Фигура графа, которого я увидел тогда впервые, поразила меня своею непривлекательностью. Представьте себе человека среднего роста, сутулого, с темными и густыми, как щетка, волосами, низким волнистым лбом, с небольшими, страшно холодными и мутными глазами, с толстым, весьма неизящным носом, формы башмака, довольно длинным подбородком и плотно сжатыми губами, на которых никто, кажется, никогда не видывал улыбки или усмешки; верхняя губа была чисто выбрита, что придавало его рту еще более неприятное выражение. Прибавьте ко всему этому еще серую, из солдатского сукна, куртку, надетую сверх артиллерийского сюртука[417], и вы составите себе понятие о внешности этого человека, наводившего страх не только на военные поселения, но и на все служившее тогда в России.
— Кто твой отец? — спросил меня граф своим гнусливым голосом, так часто заставлявшим дрожать даже людей далеко не трусливых.
Надо заметить, что Аракчеев произносил сильно в нос, причем еще имел привычку не договаривать окончания слов, точно проглатывал его. Трепеща всем телом, я ответил на вопрос.

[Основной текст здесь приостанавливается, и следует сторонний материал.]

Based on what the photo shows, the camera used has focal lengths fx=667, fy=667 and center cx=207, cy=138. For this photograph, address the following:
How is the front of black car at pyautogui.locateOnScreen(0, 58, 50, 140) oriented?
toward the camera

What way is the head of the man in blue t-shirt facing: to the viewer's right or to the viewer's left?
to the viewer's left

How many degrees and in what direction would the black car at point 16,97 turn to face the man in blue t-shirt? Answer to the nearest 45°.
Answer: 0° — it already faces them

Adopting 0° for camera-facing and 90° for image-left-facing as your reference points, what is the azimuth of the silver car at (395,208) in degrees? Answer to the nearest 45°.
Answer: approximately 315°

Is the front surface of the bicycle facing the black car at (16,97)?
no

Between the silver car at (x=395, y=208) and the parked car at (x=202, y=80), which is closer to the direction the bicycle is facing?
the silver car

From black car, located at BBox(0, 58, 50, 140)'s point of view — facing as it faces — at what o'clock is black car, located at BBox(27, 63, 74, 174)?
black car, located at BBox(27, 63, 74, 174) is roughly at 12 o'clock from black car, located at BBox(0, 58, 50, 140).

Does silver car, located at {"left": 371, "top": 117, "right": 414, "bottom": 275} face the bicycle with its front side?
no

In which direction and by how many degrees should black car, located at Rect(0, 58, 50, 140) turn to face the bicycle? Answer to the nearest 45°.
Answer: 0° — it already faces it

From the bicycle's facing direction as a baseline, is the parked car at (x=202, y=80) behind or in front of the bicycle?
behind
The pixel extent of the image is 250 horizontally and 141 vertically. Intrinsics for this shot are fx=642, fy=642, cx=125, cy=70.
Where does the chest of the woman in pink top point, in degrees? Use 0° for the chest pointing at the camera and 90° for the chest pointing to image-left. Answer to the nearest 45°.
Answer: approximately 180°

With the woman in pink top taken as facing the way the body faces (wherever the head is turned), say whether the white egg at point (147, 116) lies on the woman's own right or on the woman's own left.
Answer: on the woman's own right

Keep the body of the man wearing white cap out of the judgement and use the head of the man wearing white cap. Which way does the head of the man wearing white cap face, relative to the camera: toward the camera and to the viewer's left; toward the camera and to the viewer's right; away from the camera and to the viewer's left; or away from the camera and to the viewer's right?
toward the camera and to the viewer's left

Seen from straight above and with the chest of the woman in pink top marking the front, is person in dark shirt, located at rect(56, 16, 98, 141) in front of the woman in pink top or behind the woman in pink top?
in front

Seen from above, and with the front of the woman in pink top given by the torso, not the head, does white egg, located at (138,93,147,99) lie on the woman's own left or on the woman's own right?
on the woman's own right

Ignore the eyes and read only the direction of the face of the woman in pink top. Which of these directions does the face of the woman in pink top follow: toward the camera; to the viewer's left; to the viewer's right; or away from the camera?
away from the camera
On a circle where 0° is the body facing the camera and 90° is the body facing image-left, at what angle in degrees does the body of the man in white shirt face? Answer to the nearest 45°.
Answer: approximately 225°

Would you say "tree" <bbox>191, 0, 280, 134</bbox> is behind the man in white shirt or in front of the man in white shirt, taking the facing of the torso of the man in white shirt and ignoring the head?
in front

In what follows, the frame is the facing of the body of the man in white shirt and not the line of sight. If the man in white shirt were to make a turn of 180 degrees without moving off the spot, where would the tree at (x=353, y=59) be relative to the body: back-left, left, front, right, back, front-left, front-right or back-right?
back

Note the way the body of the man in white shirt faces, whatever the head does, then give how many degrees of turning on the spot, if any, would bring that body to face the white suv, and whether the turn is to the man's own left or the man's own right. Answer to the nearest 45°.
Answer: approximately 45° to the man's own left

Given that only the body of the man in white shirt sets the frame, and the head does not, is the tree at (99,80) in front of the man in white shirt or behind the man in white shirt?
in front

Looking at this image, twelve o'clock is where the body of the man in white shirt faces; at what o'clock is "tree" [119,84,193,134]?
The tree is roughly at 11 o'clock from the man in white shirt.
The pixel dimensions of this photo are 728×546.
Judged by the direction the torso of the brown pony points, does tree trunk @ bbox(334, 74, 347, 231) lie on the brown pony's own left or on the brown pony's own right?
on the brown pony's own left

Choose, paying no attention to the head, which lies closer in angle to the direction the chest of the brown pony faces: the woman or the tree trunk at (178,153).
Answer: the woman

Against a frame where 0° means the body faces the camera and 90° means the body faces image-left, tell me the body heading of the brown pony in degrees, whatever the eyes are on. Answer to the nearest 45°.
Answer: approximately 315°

— Я принимаю тебя, — сказал Аракчеев, — но смотри, служить хорошо. Шелопаев я терпеть не могу!
Я был зачислен подпрапорщиком в 4-ю фузелерную[418] роту гренадерского графа Аракчеева полка и поступил в полное распоряжение капрального унтер-офицера Дмитрия Ефимовича Фролова, бывшего первым моим наставником в военной премудрости.

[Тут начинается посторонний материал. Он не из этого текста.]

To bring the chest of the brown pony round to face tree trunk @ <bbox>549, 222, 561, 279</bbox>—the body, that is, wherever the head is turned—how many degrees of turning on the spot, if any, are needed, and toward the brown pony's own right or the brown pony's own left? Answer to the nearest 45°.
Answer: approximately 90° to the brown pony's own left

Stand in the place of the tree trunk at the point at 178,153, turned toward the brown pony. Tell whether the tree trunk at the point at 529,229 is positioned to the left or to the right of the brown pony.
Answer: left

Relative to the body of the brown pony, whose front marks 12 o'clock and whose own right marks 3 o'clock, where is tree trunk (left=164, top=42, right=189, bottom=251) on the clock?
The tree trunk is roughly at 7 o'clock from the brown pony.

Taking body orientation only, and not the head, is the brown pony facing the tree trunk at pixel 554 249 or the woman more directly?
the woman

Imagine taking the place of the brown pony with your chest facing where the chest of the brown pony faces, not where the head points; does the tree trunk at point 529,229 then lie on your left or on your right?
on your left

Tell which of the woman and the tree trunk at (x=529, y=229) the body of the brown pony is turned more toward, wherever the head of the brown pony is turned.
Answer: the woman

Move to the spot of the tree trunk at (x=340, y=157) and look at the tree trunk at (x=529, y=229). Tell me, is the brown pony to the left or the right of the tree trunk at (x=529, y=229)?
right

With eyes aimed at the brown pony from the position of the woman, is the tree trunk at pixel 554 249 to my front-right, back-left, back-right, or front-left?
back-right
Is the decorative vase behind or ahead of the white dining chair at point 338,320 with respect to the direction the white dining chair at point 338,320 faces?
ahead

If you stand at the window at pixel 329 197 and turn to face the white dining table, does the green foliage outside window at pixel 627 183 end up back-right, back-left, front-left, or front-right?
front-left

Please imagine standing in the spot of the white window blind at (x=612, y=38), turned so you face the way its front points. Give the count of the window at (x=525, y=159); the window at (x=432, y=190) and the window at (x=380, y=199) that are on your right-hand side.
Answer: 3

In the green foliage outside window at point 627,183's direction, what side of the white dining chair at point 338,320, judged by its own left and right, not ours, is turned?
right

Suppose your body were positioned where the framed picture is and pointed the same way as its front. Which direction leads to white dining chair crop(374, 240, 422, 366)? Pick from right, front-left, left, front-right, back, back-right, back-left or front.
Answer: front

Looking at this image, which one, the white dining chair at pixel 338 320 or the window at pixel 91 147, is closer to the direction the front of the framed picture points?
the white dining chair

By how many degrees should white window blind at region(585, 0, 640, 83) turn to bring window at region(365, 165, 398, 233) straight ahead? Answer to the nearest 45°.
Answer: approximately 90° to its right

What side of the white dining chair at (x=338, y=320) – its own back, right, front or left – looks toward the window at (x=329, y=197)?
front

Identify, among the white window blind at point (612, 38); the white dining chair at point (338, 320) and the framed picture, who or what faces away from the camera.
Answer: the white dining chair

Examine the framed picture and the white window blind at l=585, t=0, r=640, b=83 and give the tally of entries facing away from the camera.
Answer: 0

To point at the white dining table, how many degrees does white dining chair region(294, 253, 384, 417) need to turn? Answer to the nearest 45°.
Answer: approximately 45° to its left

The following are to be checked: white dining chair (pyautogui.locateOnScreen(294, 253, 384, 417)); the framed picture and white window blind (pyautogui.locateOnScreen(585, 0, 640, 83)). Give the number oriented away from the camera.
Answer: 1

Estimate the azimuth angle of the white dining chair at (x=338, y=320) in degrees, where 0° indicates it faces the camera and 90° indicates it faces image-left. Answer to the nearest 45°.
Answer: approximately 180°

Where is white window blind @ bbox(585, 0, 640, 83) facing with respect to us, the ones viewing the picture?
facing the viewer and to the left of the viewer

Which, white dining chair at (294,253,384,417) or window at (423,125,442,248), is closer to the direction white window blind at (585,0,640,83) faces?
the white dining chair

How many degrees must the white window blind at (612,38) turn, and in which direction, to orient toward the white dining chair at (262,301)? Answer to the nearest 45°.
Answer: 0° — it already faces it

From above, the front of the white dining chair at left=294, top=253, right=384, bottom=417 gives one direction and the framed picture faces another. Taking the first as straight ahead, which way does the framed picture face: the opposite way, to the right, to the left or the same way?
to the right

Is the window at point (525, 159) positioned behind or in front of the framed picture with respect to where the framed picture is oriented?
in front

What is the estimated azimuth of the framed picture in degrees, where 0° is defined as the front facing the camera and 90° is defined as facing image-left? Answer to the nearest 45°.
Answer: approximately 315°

Фролов, переведенный в 1807 году, в числе 800 человек, из Архаровского полка в Аракчеевский, представлял собою совершеннейший тип капрала старого времени. Геркулес сложением, двенадцати вершков роста, стройный и красивый, он был страшный службист, строгий к самому себе и не дававший пощады своим подчиненным. К такому-то человеку попал я в опеку, и он своими бесконечными дисциплинарными наставлениями нередко доводил меня до слез. Поставит, бывало, под ружье и начнет преподавать истины рекрутской школы, о том, как должен стоять солдат, пересыпая эти пунктики и до сих пор непонятными для меня фразами: «Никакого художества в вас я не замечаю; но только вы всеми средствиями подавайтесь вперед и отнюдь на оные не упирайтесь да на левый бок не наваливайтесь! Стыдно, стыдно плакать! Плачут одни бабы, а нам, молодцам-гренадерам, не приходится!»